Brexit or not Brexit ? L’expansion de la pandémie Covid-19 dans l’Union européenne (UE) semble avoir relégué au second plan les négociations pour l’après-Brexit de sorte que les spéculations vont bon train sur leur prolongation alors que le calendrier a été bouleversé.
Michel Barnier et David Frost, les négociateurs en chef du Brexit côté européen et britannique, qui ont tout deux été diagnostiqués positifs au nouveau coronavirus, s’entretiendront la semaine prochaine pour discuter du calendrier des négociations, a annoncé la Commission ce mardi 7 avril. Aucune date précise n’a toutefois été fixée à ce stade.
Et le mystère continue de planer quant à la détermination du gouvernement britannique, privé depuis peu de son Premier ministre, à refuser toute prolongation des discussions au-delà de la période de transition qui doit s’achever le 31 décembre prochain.
Des négociations au point mort
Initiées début mars dans un climat houleux, les négociations post-Brexit – destinées à définir les contours de la future relation commerciale entre l’UE et le Royaume-Uni – sont aujourd’hui au point mort.
L’irruption du coronavirus a grippé la machine en atteignant directement les principaux chefs d’orchestre de ces pourparlers. Le 19 mars, Michel Barnier révélait être contaminé par le virus. Le lendemain David Frost annonçait à son tour l’apparition des premiers symptômes.

━━━━━━━━━━━━━━━━━━━━

*Consigne:* D'après le texte sur les négociations post-Brexit, à quelle date Michel Barnier a-t-il révélé être contaminé par le virus ?

(Entrées de données enregistrées)
━━━━━━━━━━━━━━━━━━━━

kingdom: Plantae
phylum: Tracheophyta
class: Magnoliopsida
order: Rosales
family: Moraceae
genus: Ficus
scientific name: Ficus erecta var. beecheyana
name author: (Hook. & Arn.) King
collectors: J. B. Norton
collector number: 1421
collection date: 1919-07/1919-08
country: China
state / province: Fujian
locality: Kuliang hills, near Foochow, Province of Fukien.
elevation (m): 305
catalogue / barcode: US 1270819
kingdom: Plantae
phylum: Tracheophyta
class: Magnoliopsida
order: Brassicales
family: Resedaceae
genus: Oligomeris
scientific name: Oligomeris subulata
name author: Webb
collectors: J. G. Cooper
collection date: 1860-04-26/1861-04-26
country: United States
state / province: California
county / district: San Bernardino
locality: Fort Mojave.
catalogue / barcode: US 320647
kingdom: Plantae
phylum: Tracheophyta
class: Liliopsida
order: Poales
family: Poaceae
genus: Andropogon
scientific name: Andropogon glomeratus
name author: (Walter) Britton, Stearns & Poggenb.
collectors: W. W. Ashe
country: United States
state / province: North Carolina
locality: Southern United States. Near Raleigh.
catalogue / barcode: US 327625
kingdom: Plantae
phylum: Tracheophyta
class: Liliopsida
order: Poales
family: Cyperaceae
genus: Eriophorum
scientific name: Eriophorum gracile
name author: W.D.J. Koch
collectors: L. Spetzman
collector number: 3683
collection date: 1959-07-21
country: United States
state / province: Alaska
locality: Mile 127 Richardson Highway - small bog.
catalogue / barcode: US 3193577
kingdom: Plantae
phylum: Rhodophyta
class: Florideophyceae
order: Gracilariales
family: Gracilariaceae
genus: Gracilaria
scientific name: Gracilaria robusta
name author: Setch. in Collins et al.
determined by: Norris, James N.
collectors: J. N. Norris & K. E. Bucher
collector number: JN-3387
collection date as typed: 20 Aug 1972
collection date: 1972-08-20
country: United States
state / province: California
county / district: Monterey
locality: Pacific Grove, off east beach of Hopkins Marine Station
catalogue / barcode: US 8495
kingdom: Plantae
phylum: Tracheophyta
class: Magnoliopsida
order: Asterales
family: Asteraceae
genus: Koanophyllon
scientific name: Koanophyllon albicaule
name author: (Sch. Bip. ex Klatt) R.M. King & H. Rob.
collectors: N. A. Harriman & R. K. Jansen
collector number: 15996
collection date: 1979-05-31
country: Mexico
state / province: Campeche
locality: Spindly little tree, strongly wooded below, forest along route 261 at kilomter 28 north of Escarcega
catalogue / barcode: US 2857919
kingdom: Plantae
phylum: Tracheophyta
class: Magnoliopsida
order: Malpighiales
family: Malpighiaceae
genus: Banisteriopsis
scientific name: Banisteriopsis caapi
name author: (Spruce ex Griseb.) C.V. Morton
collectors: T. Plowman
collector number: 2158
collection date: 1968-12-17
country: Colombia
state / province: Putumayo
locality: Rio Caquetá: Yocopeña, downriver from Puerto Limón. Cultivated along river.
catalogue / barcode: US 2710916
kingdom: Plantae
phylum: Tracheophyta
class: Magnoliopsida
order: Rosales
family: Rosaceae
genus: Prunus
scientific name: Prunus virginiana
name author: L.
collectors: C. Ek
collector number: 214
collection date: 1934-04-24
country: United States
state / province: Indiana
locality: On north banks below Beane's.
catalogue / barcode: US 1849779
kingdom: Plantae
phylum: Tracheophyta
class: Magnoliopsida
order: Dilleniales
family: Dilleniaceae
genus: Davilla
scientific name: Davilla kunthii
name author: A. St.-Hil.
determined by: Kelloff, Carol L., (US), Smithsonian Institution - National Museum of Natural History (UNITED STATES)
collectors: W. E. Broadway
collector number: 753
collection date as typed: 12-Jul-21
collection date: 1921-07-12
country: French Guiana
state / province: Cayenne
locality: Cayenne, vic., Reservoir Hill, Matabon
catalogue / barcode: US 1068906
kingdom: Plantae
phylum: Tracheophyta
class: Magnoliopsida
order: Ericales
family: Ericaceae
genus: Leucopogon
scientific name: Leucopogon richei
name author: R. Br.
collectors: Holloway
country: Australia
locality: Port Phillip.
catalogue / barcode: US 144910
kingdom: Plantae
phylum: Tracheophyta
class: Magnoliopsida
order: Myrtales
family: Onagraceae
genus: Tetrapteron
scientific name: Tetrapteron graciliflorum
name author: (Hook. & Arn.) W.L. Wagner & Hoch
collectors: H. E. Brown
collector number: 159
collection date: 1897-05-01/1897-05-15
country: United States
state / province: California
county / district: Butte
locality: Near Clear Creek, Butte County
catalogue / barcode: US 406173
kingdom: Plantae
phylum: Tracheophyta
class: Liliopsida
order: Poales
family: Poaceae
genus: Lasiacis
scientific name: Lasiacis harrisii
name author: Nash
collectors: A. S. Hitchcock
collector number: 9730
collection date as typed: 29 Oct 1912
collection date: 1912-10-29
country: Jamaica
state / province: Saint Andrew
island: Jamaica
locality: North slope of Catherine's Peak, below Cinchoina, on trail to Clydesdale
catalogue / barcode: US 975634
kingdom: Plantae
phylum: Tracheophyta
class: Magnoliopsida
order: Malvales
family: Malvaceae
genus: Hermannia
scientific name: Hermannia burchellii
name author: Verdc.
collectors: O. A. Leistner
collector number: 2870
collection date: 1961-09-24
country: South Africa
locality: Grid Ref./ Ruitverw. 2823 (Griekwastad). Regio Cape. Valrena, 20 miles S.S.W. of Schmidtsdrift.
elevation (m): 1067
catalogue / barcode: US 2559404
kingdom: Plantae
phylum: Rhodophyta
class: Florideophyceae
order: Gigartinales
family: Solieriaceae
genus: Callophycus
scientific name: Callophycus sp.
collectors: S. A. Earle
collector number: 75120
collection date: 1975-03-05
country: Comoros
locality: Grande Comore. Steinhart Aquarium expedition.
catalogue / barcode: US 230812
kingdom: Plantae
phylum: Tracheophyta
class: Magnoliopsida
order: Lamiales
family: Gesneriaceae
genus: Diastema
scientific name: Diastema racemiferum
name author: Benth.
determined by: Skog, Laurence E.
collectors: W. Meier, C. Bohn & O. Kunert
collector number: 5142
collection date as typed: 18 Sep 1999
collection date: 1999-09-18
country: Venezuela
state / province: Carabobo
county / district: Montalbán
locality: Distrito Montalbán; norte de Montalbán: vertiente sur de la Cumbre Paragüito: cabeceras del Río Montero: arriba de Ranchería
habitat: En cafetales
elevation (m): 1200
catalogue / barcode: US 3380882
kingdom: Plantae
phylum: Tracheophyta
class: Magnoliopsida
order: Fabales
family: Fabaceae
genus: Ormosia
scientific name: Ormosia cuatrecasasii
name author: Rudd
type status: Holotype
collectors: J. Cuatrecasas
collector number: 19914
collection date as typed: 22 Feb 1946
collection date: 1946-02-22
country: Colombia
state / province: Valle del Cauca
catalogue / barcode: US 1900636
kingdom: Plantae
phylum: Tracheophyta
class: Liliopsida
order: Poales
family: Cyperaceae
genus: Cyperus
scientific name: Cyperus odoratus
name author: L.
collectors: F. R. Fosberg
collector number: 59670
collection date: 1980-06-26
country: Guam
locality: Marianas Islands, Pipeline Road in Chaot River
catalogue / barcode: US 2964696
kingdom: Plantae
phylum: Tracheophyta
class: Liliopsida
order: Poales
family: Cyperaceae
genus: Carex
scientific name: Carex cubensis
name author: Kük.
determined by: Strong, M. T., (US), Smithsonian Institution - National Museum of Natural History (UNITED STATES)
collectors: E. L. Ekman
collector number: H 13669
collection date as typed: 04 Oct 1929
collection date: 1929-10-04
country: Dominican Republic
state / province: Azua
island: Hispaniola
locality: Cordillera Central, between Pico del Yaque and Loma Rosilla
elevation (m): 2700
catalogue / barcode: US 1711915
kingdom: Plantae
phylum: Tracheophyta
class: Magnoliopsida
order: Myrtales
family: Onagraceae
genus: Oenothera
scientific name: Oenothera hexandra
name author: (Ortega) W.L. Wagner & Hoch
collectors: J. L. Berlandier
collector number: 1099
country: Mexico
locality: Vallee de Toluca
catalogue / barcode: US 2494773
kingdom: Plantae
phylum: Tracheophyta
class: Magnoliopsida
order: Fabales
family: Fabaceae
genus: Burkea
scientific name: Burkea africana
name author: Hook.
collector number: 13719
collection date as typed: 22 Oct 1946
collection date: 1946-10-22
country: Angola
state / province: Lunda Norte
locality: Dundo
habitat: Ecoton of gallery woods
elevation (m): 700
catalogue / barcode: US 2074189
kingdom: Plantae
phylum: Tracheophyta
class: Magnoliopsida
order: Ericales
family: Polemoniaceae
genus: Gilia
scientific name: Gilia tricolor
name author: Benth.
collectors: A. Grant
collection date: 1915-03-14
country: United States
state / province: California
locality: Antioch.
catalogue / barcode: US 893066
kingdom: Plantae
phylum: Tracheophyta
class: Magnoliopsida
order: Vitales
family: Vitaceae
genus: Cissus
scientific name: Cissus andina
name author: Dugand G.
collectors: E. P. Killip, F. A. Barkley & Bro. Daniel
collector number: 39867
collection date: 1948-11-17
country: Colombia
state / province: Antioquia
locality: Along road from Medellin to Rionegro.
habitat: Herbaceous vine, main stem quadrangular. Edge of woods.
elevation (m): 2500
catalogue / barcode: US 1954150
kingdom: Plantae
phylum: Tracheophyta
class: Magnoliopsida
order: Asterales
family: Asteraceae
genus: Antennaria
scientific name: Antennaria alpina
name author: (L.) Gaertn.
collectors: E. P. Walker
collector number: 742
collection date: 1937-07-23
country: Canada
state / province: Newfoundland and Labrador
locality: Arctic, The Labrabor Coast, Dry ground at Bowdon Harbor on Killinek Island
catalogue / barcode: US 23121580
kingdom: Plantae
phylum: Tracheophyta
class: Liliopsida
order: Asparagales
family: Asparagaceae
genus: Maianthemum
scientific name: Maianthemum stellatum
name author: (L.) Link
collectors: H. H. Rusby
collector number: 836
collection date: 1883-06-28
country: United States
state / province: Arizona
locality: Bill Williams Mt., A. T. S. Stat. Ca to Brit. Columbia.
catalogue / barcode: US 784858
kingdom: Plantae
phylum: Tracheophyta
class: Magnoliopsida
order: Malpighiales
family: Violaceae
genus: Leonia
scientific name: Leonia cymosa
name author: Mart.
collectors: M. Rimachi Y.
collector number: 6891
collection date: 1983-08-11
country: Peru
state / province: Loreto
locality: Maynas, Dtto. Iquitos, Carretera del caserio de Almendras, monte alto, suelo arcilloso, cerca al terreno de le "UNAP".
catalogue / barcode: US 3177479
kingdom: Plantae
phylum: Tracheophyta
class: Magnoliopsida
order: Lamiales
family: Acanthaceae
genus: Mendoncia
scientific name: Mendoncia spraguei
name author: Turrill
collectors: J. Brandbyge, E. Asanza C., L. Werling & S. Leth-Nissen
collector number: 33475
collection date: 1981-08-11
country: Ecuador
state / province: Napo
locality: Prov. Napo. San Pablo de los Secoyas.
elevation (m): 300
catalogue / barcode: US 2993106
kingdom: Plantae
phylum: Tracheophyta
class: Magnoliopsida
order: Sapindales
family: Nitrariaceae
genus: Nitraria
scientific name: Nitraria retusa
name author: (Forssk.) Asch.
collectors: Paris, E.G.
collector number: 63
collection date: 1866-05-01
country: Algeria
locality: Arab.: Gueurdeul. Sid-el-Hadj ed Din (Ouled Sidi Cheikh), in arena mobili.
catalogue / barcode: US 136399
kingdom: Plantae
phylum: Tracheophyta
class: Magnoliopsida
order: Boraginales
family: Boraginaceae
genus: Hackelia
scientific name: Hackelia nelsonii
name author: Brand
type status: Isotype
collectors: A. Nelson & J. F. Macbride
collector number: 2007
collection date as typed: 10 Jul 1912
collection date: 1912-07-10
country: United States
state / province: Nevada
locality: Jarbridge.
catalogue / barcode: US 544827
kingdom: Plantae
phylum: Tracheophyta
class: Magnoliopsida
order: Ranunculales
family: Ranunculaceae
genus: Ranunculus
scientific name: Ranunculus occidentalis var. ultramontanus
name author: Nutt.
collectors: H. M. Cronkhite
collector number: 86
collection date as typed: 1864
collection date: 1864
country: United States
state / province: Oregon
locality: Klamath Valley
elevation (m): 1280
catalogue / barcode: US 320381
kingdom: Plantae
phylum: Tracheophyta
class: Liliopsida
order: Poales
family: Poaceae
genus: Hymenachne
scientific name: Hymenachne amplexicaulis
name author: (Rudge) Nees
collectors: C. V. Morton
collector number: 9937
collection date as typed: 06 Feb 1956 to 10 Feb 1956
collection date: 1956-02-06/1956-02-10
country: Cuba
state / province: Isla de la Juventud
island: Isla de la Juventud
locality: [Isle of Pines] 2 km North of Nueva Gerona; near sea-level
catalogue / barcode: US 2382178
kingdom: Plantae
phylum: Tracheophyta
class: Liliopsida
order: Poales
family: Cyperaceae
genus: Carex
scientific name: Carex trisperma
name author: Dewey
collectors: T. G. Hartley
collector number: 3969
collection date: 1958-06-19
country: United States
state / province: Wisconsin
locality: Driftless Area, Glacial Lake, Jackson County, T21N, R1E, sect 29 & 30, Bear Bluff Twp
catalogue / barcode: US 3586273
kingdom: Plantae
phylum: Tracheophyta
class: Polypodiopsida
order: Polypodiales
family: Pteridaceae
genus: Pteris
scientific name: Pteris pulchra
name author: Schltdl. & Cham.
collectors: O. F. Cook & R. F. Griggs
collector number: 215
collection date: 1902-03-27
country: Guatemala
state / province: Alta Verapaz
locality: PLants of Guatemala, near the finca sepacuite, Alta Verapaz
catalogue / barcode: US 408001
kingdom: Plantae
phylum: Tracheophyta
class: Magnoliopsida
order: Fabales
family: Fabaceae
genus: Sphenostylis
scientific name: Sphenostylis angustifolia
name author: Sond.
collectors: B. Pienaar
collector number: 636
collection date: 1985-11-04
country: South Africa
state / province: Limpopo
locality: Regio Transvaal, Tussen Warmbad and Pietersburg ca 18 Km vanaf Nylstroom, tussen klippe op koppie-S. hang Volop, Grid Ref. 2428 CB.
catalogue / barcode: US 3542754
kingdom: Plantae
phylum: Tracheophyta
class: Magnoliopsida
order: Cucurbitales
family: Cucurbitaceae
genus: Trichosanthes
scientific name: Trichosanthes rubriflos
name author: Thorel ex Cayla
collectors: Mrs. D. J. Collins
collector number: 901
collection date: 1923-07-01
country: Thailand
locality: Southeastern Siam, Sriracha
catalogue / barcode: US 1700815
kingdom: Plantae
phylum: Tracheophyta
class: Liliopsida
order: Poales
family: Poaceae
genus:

━━━━━━━━━━━━━━━━━━━━

*Corrigé:* Le 19 mars.